Uma das poucas áreas em que os
norte-americanos se destacam, em termos literários, é nas histórias policiais.
O gênero foi criado por Edgar Alan Poe em abril de 1841, com o conto Os Crimes
da Rua Morgue. De lá para cá, quase todos os grandes escritores da terra de Tio
Sam se dedicaram, em algum momento de suas carreiras, às histórias policiais,
com destaque para Dashiell Hammett e Raymond Chandler. Esses dois últimos
chegaram a criar um subgênero, o noir, em que o detetive se envolve com as
histórias, em oposição ao estilo inglês, em que o detetive resolve quase todo o
caso de seu escritório, utilizando apenas o raciocínio lógico. Assim, a
coletânea Mistério à Americana é um prato cheio para os fãs do gênero.
O livro é organizado e tem
prefácio de Donald Westlake. Pouca gente o conhece no Brasil, e, no entanto, é
um dos mais inventivos escritores que já tive o prazer de ler. Sua
especialidade era produzir livros sob uma ótica inusitada. Em O Espião
Pacifista ele mostrava um pacifista bicho-grilo envolvido em uma trama
internacional de terrorismo e sendo obrigado a trabalhar para o FBI. Em A Vida
Secreta de um Homem Sensual ele nos mostra um escritor de erotismo que é um
frustrado sexual. Infelizmente, Westlake só organizou o volume, procurando
histórias interessantes em antologias, revistas masculinas, como a Playboy,
magazine especializados, como a Ellery Queen's Mystery Magazine (que foi
editado aqui no Brasil com o nome de Mistéiro Magazine até a década de 70) e
até revistas acadêmicas, como Oxford American.

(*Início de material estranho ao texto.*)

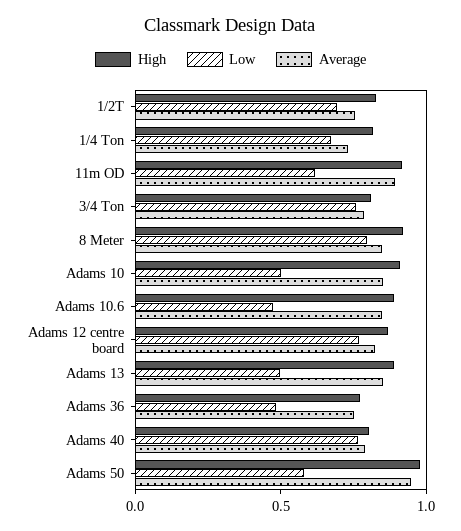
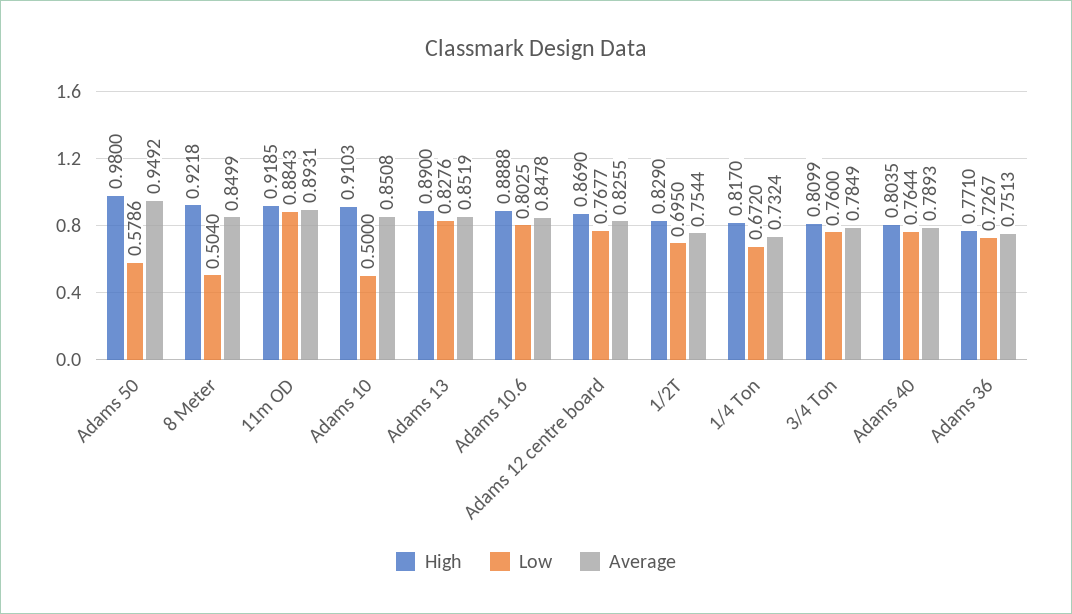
  {
    "High": {
      "1/2T": 0.829,
      "1/4 Ton": 0.817,
      "11m OD": 0.9185,
      "3/4 Ton": 0.8099,
      "8 Meter": 0.9218,
      "Adams 10": 0.9103,
      "Adams 10.6": 0.8888,
      "Adams 12 centre board": 0.869,
      "Adams 13": 0.89,
      "Adams 36": 0.771,
      "Adams 40": 0.8035,
      "Adams 50": 0.98
    },
    "Low": {
      "1/2T": 0.695,
      "1/4 Ton": 0.672,
-     "11m OD": 0.6,
+     "11m OD": 0.8843,
      "3/4 Ton": 0.76,
-     "8 Meter": 0.8,
+     "8 Meter": 0.504,
      "Adams 10": 0.5,
-     "Adams 10.6": 0.5,
+     "Adams 10.6": 0.8025,
      "Adams 12 centre board": 0.7677,
-     "Adams 13": 0.5,
+     "Adams 13": 0.8276,
-     "Adams 36": 0.5,
+     "Adams 36": 0.7267,
      "Adams 40": 0.7644,
      "Adams 50": 0.5786
    },
    "Average": {
      "1/2T": 0.7544,
      "1/4 Ton": 0.7324,
      "11m OD": 0.8931,
      "3/4 Ton": 0.7849,
      "8 Meter": 0.8499,
      "Adams 10": 0.8508,
      "Adams 10.6": 0.8478,
      "Adams 12 centre board": 0.8255,
      "Adams 13": 0.8519,
      "Adams 36": 0.7513,
      "Adams 40": 0.7893,
      "Adams 50": 0.9492
    }
  }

O resultado une de escritores
consagrados, como Jeffery Deaver (de O Colecionador de Ossos, que chegou a
virar filme) a nomes totalmente desconhecidos.
Os que estão acostumados ao
gênero policial mais convencional, no estilo Agatha Christie, vão se
decepcionar. A grande maioria da história foge do padrão "Assassinato que
deve ser solucionado por um detetive". Na verdade, em muitos casos, nem
mesmo há um assassinato e, em outros, não há detetive. Em outras situações, o
detetive só se depara com um assassinato quando está investigando um outro
crime mais banal. É o que acontece, por exemplo, com "Milagres!
Acontecem!", de Dough Allyn. A trama toda gira ao redor de um detetive tentando
descobrir a filha desaparecida de uma cantora gospel.
Em "Motel 66"não há
nem mesmo um detetive. A história tem como protagonista uma moça ingênua que
passa sua lua de mel em um hotel de beira de estrada na famosa Route 66. Anos
depois ela volta ao mesmo local e acaba descobrindo que sua estada ali pode
estar relacionada a um crime. A história termina com a sugestão de outro crime,
num clima que beira o cômico.
Em "Saltando com
Jim", um detetive é contratado para proteger o marido de uma bela mulher,
que parece estar envolvido com negócios escusos. Sua investigação o leva a
descobrir que ele está relacionado com o comércio internacional de mulheres e
que o piloto de um avião o está chantageando. Não, contar isso não estraga a
história. "Saltando com Jim", assim como "Milagres!
Acontecem!" são histórias noir, em que a solução do crime é menos
importante que a investigação em si. Já se disse que o policial noir é o mais
próximo que a literatura moderna chegou do teatro grego, em que os personagens
parecem estar sendo guiados por um destino do qual não podem escapar. O
detetive é apenas uma testemunha dessa derrocada.
Há uma história emblemática de
Dashiell Hammett em que um detetive bate na porta de uma casa perguntando por
um adolescente que fugiu de casa. Os bandidos, que estavam na casa, logo
desconfiam e o prendem. Enquanto decidem o que fazer o detetive, eles discutem
entre si e acabam se matando. No final descobrimos que o detetive estava mesmo
procurando um garoto desaparecido e que sua presença na casa era puramente
acidental. É esse tipo de ironia do destino que o leitor encontrará na maioria
das histórias de Mistério à Americana.